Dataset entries
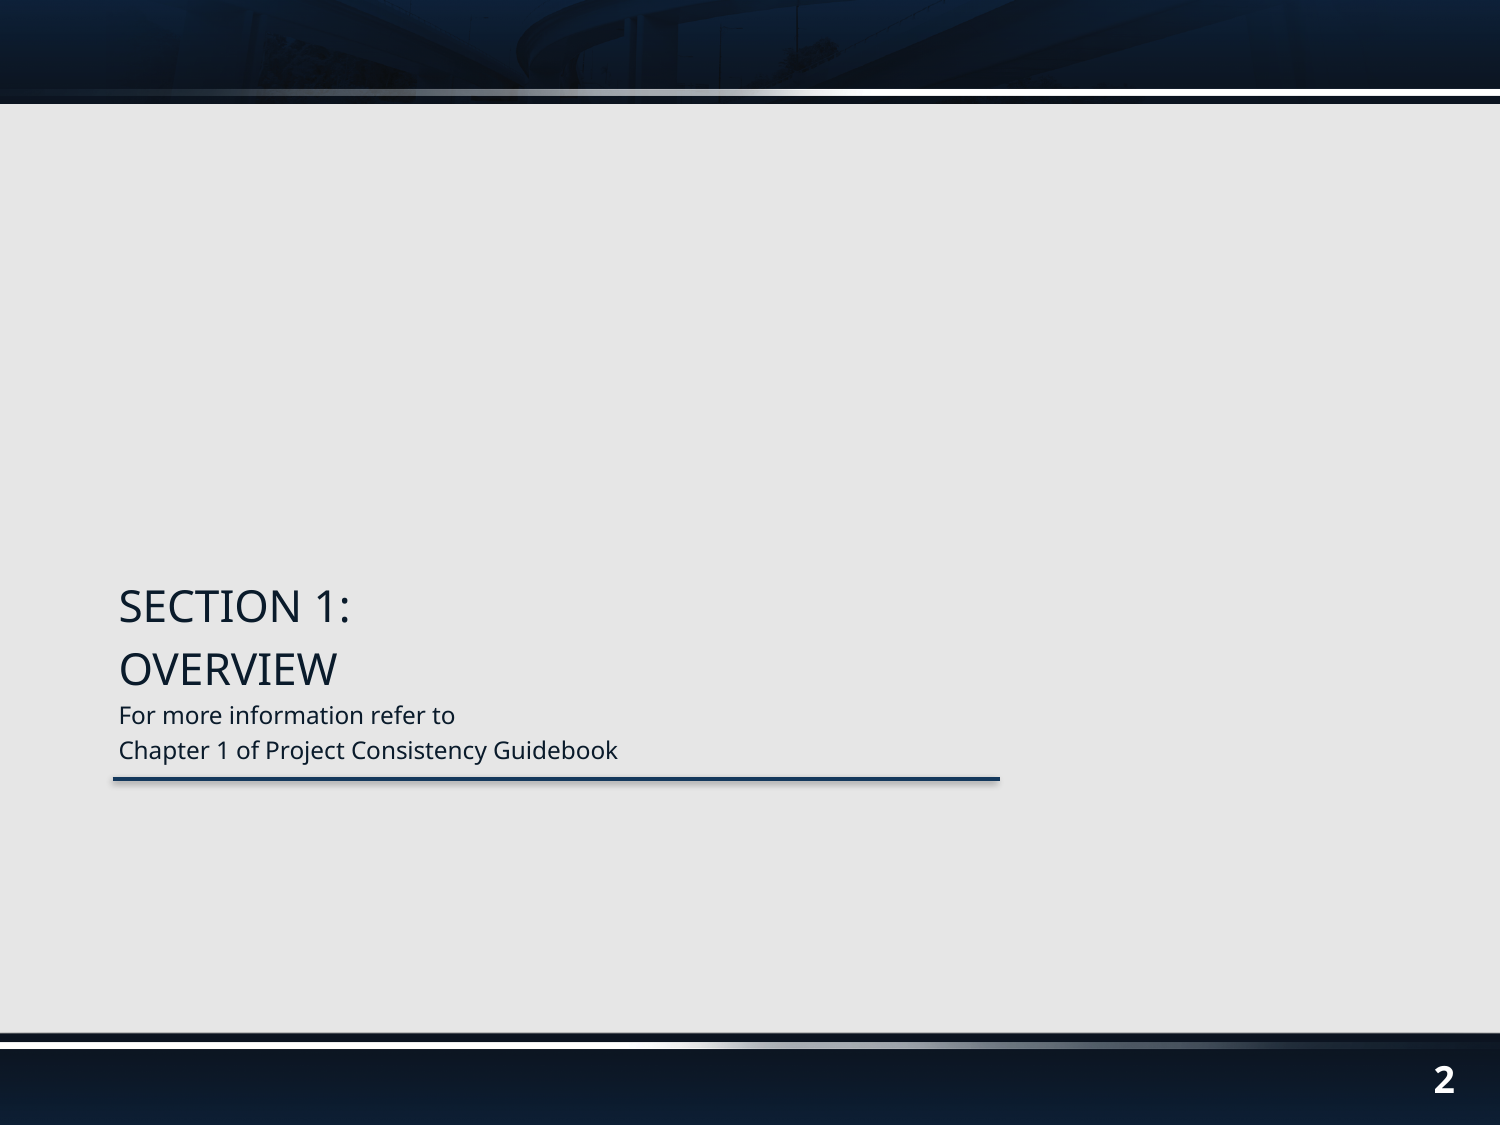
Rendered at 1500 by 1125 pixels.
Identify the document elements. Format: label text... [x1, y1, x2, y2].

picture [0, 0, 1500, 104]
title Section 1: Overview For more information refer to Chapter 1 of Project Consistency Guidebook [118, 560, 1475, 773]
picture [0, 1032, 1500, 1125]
--
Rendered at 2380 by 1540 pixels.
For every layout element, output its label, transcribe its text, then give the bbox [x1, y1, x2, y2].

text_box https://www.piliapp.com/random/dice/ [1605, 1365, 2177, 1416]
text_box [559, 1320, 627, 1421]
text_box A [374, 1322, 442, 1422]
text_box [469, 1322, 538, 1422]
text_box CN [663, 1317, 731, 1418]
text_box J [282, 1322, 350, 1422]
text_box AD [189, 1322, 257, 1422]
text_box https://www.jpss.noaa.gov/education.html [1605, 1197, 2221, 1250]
* * *
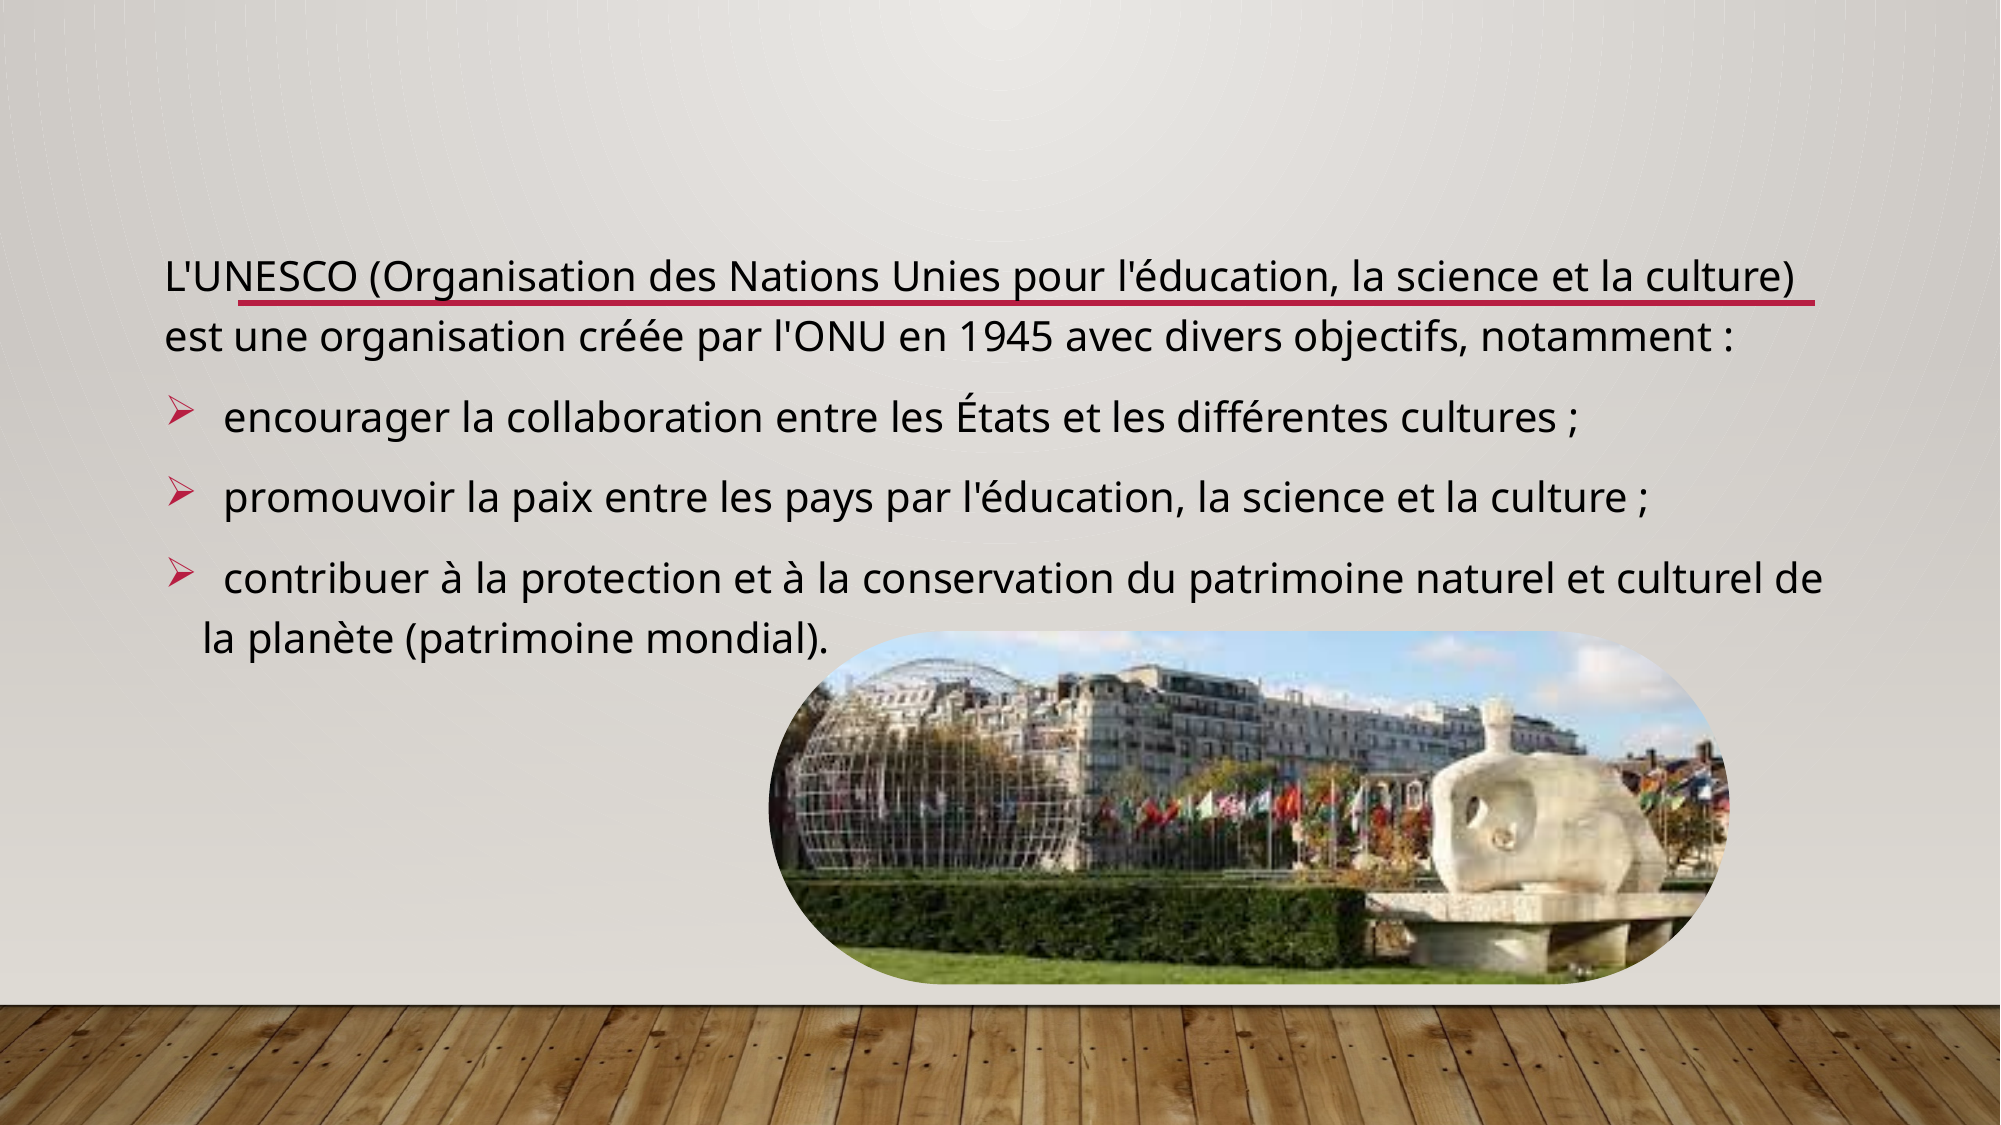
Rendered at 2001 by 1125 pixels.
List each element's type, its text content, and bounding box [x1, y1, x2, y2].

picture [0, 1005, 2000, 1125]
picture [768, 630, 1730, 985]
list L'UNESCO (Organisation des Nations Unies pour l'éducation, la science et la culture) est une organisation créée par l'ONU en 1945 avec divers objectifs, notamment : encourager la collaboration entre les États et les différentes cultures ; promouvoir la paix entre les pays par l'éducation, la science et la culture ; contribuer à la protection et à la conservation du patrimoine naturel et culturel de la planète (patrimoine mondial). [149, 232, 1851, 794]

* INSTRUCTIONS FOR THE TASK
Check every line of the entries above, and copy those that carry the string "Rendered".

* EXPECTED ANSWER
Rendered at 1500 by 1125 pixels.
Rendered at 2380 by 1540 pixels.
Rendered at 2001 by 1125 pixels.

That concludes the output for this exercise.